12. Dispute Resolution.
In the event of any dispute concerning or arising out of this Agreement, such dispute shall be submitted by the parties to arbitration. Arbitration proceedings may be commenced by either party giving the other party written notice thereof and proceeding thereafter in accordance with the rules and procedures of the American Arbitration Association. Any such arbitration shall take place before a single arbitrator only in Lawrenceville, Georgia. Any such arbitration shall be governed by and subject to the applicable laws of the State of Georgia, and the then prevailing rules of the American Arbitration Association. The arbitrator\s award in any such arbitration shall be final and binding, and a judgment upon such award may be enforced by any court of competent jurisdiction.

13. Attorneys\ Fees and Costs.
The prevailing party in any proceeding brought to enforce or interpret any provision of this Agreement shall be entitled to recover its reasonable attorneys\ fees, costs and disbursements incurred in connection with such proceeding, including but not limited to the reasonable costs of experts, accountants and consultants and all other reasonable costs and services related to the proceeding, including those incurred in any appeal, jointly and severally, from the nonprevailing party or parties.

14. Modifications or Amendments.
No amendment, change or modification of this document shall be valid unless it is in writing and signed by all the parties hereto and expressly states that it is an amendment, change or modification of this Agreement.

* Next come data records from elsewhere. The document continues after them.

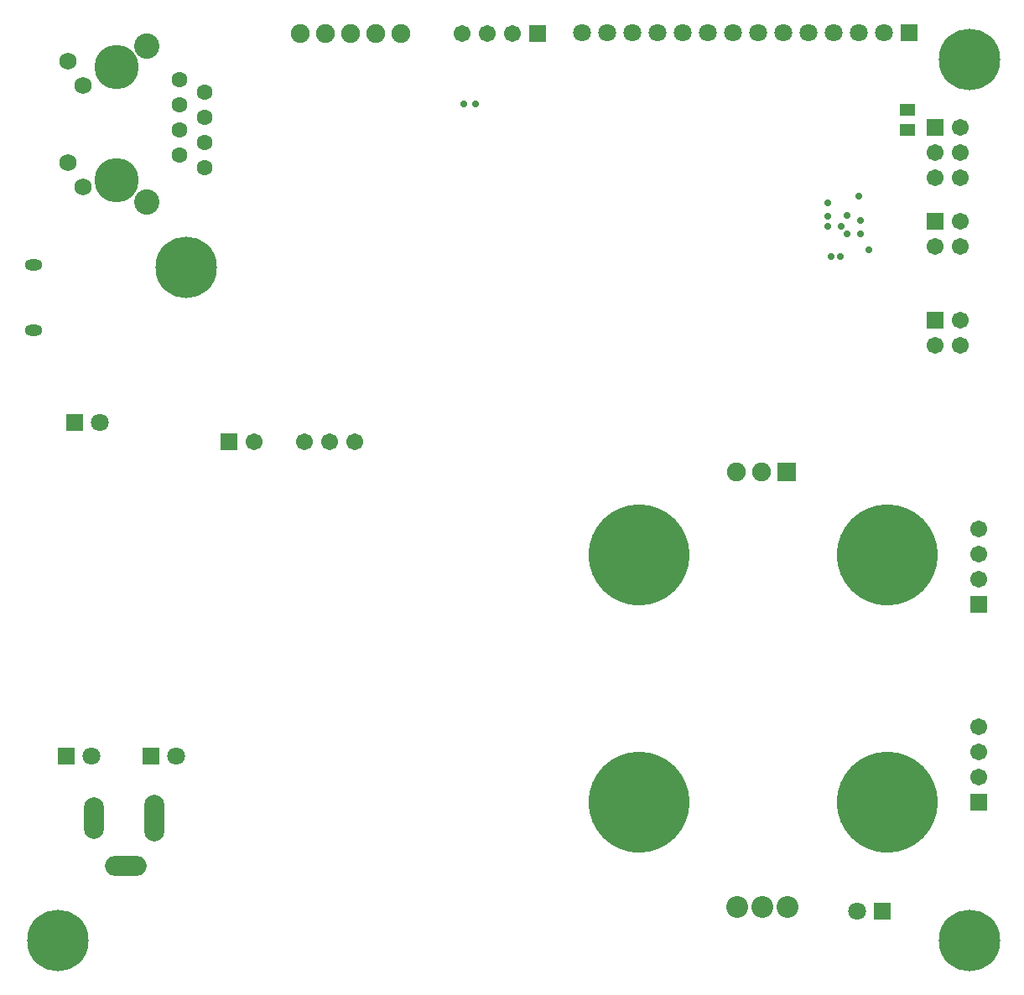
<source format=gbs>
G04*
G04 #@! TF.GenerationSoftware,Altium Limited,Altium Designer,22.2.1 (43)*
G04*
G04 Layer_Color=16711935*
%FSAX24Y24*%
%MOIN*%
G70*
G04*
G04 #@! TF.SameCoordinates,9FECD9A3-9FBE-45D8-96C7-32EA53B7FBE5*
G04*
G04*
G04 #@! TF.FilePolarity,Negative*
G04*
G01*
G75*
%ADD143C,0.1760*%
%ADD144C,0.1007*%
%ADD145C,0.0630*%
%ADD146C,0.0682*%
%ADD147C,0.0710*%
%ADD148R,0.0710X0.0710*%
%ADD149C,0.0867*%
%ADD150C,0.4017*%
%ADD151R,0.0674X0.0674*%
%ADD152C,0.0674*%
%ADD153R,0.0749X0.0749*%
%ADD154C,0.0749*%
%ADD155C,0.2442*%
%ADD156C,0.0671*%
%ADD157R,0.0671X0.0671*%
%ADD158R,0.0671X0.0671*%
%ADD159O,0.0789X0.1852*%
%ADD160O,0.1655X0.0789*%
%ADD161O,0.0789X0.1655*%
%ADD162O,0.0710X0.0434*%
%ADD163C,0.0277*%
%ADD225R,0.0631X0.0454*%
D143*
X019275Y052044D02*
D03*
Y047544D02*
D03*
D144*
X020476Y052894D02*
D03*
Y046694D02*
D03*
D145*
X021775Y051544D02*
D03*
X022775Y048044D02*
D03*
Y051044D02*
D03*
X021775Y048544D02*
D03*
Y050544D02*
D03*
X022775Y049044D02*
D03*
Y050044D02*
D03*
X021775Y049544D02*
D03*
D146*
X017346Y052284D02*
D03*
X017944Y047304D02*
D03*
Y051320D02*
D03*
X017346Y048268D02*
D03*
D147*
X037764Y053440D02*
D03*
X038764D02*
D03*
X042764D02*
D03*
X045764D02*
D03*
X047764D02*
D03*
X049764D02*
D03*
X048764D02*
D03*
X046764D02*
D03*
X044764D02*
D03*
X043764D02*
D03*
X041764D02*
D03*
X040764D02*
D03*
X039764D02*
D03*
X018590Y037940D02*
D03*
X021640Y024650D02*
D03*
X018270D02*
D03*
X048713Y018504D02*
D03*
D148*
X050764Y053440D02*
D03*
X017590Y037940D02*
D03*
X020640Y024650D02*
D03*
X017270D02*
D03*
X049713Y018504D02*
D03*
D149*
X045938Y018676D02*
D03*
X044938D02*
D03*
X043938D02*
D03*
D150*
X040040Y022810D02*
D03*
Y032653D02*
D03*
X049883D02*
D03*
Y022810D02*
D03*
D151*
X023730Y037150D02*
D03*
D152*
X024730D02*
D03*
X026730D02*
D03*
X027730D02*
D03*
X028730D02*
D03*
D153*
X045890Y035960D02*
D03*
D154*
X044890D02*
D03*
X043890D02*
D03*
X029560Y053400D02*
D03*
X026560D02*
D03*
X027560D02*
D03*
X028560D02*
D03*
X030560D02*
D03*
D155*
X016929Y017323D02*
D03*
X053150D02*
D03*
Y052362D02*
D03*
X022047Y044094D02*
D03*
D156*
X033000Y053400D02*
D03*
X034000D02*
D03*
X035000D02*
D03*
X053543Y031709D02*
D03*
Y032709D02*
D03*
Y033709D02*
D03*
Y023835D02*
D03*
Y024835D02*
D03*
Y025835D02*
D03*
X052790Y045914D02*
D03*
X051790Y044914D02*
D03*
X052790D02*
D03*
Y041977D02*
D03*
X051790Y040977D02*
D03*
X052790D02*
D03*
Y047670D02*
D03*
Y048670D02*
D03*
X051790Y047670D02*
D03*
Y048670D02*
D03*
X052790Y049670D02*
D03*
D157*
X036000Y053400D02*
D03*
D158*
X053543Y030709D02*
D03*
Y022835D02*
D03*
X051790Y045914D02*
D03*
Y041977D02*
D03*
Y049670D02*
D03*
D159*
X020762Y022180D02*
D03*
D160*
X019620Y020290D02*
D03*
D161*
X018380Y022180D02*
D03*
D162*
X015955Y044189D02*
D03*
Y041591D02*
D03*
D163*
X033543Y050591D02*
D03*
X033071D02*
D03*
X047528Y046140D02*
D03*
X048288Y046158D02*
D03*
X048780Y046910D02*
D03*
X047520Y045710D02*
D03*
Y046660D02*
D03*
X048050Y045710D02*
D03*
X048295Y045430D02*
D03*
X048820Y045420D02*
D03*
X048830Y045950D02*
D03*
X048032Y044521D02*
D03*
X047660Y044520D02*
D03*
X049160Y044790D02*
D03*
D225*
X050690Y049576D02*
D03*
Y050364D02*
D03*
M02*

</source>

15. Separate Counterparts.
This document may be executed in one or more separate counterparts, each of which, when so executed, shall be deemed to be an original. Such counterparts shall, together, constitute and be one and the same.

16. Entire Agreement.
This Agreement shall constitute the entire understanding and agreement between the parties hereto and shall supersede any and all written or oral agreements or letters of intent pertaining to the subject matter of this Agreement. By clicking on 'I accept' below you are agreeing to the Terms of Service above, and accept this Agreement as legally binding.